Brake Power Availability Led Optimisation of P0 versus P2 48V Hybrid Powertrain Architectures

Through improving the 48V hybrid vehicle archetype, governmental emission targets could be more easily met without incurring the high costs associated with increasing levels of electrification. The braking energy recovery function of hybrid vehicles is recognised as an effective solution to reduce emissions and fuel consumption in the short to medium term. The aim of this study was to evaluate methods to maximise the braking energy recovery capability of the 48V hybrid electric vehicle over pre-selected drive cycles using appropriately sized electrified components. The strategy adopted was based upon optimising the battery chemistry type via specific power capability, so that overall brake power is equal to the maximum battery charging power in a typical medium-sized passenger car under typical driving. This will maximise the regenerative braking energy whilst providing a larger torque assistance for a lower battery capacity.
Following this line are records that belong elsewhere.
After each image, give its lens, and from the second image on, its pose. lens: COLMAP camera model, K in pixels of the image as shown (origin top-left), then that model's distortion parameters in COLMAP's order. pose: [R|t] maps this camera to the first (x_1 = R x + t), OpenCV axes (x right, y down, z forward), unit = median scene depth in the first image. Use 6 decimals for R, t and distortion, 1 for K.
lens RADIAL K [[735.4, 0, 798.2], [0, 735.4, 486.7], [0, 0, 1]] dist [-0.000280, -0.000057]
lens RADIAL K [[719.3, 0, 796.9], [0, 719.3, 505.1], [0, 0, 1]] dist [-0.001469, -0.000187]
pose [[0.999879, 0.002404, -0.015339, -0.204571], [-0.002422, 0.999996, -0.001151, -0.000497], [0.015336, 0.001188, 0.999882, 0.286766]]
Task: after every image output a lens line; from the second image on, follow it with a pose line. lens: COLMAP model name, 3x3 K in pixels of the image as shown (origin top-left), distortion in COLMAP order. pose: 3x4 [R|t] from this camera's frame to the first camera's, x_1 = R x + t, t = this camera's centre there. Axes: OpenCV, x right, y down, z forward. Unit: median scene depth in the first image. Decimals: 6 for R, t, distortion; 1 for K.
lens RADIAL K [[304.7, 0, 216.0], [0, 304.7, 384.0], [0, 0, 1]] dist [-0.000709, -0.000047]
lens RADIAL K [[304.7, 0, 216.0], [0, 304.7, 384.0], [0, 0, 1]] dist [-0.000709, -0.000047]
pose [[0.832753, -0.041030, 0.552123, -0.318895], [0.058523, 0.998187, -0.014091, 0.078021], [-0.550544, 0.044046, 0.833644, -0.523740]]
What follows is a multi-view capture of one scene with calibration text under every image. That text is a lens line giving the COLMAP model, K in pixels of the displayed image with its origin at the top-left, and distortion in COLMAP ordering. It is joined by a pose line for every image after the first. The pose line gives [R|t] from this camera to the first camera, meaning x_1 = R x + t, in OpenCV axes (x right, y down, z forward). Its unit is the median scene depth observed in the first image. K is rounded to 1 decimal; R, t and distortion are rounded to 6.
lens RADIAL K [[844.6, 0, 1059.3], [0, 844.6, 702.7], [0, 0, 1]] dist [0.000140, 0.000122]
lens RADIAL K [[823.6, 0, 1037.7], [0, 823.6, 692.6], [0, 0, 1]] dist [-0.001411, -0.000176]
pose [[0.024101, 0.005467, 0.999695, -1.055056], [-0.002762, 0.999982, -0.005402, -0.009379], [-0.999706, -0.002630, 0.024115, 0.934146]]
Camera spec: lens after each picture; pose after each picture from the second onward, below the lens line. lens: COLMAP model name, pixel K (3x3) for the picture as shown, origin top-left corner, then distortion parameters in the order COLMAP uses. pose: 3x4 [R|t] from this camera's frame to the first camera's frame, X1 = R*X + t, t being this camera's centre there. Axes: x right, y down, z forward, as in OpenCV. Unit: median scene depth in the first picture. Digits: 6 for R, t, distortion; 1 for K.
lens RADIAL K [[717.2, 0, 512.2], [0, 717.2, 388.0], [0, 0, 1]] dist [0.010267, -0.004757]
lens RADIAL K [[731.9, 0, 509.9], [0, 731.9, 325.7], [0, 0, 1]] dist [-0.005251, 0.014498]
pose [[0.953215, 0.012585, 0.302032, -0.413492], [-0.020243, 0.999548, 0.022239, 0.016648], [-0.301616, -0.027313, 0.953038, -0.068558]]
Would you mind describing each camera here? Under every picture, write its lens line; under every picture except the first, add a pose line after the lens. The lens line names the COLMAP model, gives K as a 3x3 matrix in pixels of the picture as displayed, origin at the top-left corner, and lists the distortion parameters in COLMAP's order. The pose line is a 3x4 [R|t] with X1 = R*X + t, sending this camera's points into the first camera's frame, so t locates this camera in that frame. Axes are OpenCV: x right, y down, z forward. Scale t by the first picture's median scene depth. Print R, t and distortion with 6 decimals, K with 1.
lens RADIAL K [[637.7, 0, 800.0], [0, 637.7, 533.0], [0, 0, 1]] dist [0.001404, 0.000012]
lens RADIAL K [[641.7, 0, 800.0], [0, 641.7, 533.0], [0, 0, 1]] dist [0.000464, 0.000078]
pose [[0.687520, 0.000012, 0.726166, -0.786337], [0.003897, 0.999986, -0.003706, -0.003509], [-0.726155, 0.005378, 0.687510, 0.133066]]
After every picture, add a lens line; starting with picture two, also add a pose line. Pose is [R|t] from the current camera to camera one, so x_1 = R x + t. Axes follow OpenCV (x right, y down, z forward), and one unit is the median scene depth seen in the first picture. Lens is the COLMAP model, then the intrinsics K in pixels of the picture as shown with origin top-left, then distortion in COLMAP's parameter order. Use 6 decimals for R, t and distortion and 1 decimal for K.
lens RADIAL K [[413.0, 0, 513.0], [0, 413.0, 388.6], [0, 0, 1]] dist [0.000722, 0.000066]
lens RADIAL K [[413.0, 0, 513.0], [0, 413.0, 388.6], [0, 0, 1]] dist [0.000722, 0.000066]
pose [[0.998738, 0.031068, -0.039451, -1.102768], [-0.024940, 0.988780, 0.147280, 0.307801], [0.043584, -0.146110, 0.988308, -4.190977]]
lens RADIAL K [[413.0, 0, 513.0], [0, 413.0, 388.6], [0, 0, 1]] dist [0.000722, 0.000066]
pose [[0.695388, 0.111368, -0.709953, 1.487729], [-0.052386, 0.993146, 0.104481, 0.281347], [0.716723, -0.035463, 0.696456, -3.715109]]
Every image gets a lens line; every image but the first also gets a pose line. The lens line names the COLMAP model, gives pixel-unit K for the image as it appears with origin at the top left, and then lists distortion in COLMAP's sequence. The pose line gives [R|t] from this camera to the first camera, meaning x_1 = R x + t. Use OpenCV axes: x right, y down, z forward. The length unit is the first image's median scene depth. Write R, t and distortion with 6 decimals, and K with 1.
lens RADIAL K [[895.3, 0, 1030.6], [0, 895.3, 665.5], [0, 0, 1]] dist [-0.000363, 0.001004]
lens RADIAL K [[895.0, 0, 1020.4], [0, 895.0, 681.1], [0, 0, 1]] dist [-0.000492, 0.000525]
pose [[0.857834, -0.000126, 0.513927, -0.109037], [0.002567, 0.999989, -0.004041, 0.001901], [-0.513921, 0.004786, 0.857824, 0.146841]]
Dynamic simulation models were developed using GT-DRIVE software, emulating a mid-sized car with a 48V battery, and different turbocharged gasoline engines with motor-generator unit positions along a drivetrain. The 1.3 kWh battery pack was developed using a 14 Ah Lithium Iron Phosphate cell arranged in a 14 series 2 parallel configuration. A fuel economy comparison was produced using the FTP, WLTP, and HEFET drive cycles. When the motor-generator unit was attached via a synchronous belt, a 10-17% fuel saving was achieved in the WLTP drive cycle. Comparatively, when placing the electric machine after the clutch in a “P2” position, a 17-21% fuel saving was attained. The energy loss analysis of both P2 and P0 configurations revealed up to 7% overall reduction in total energy losses for the P2 setup. This was despite an increase in the motor-generator unit and battery losses due to the extended use of both in the electric-only mode capability with the P2 layout.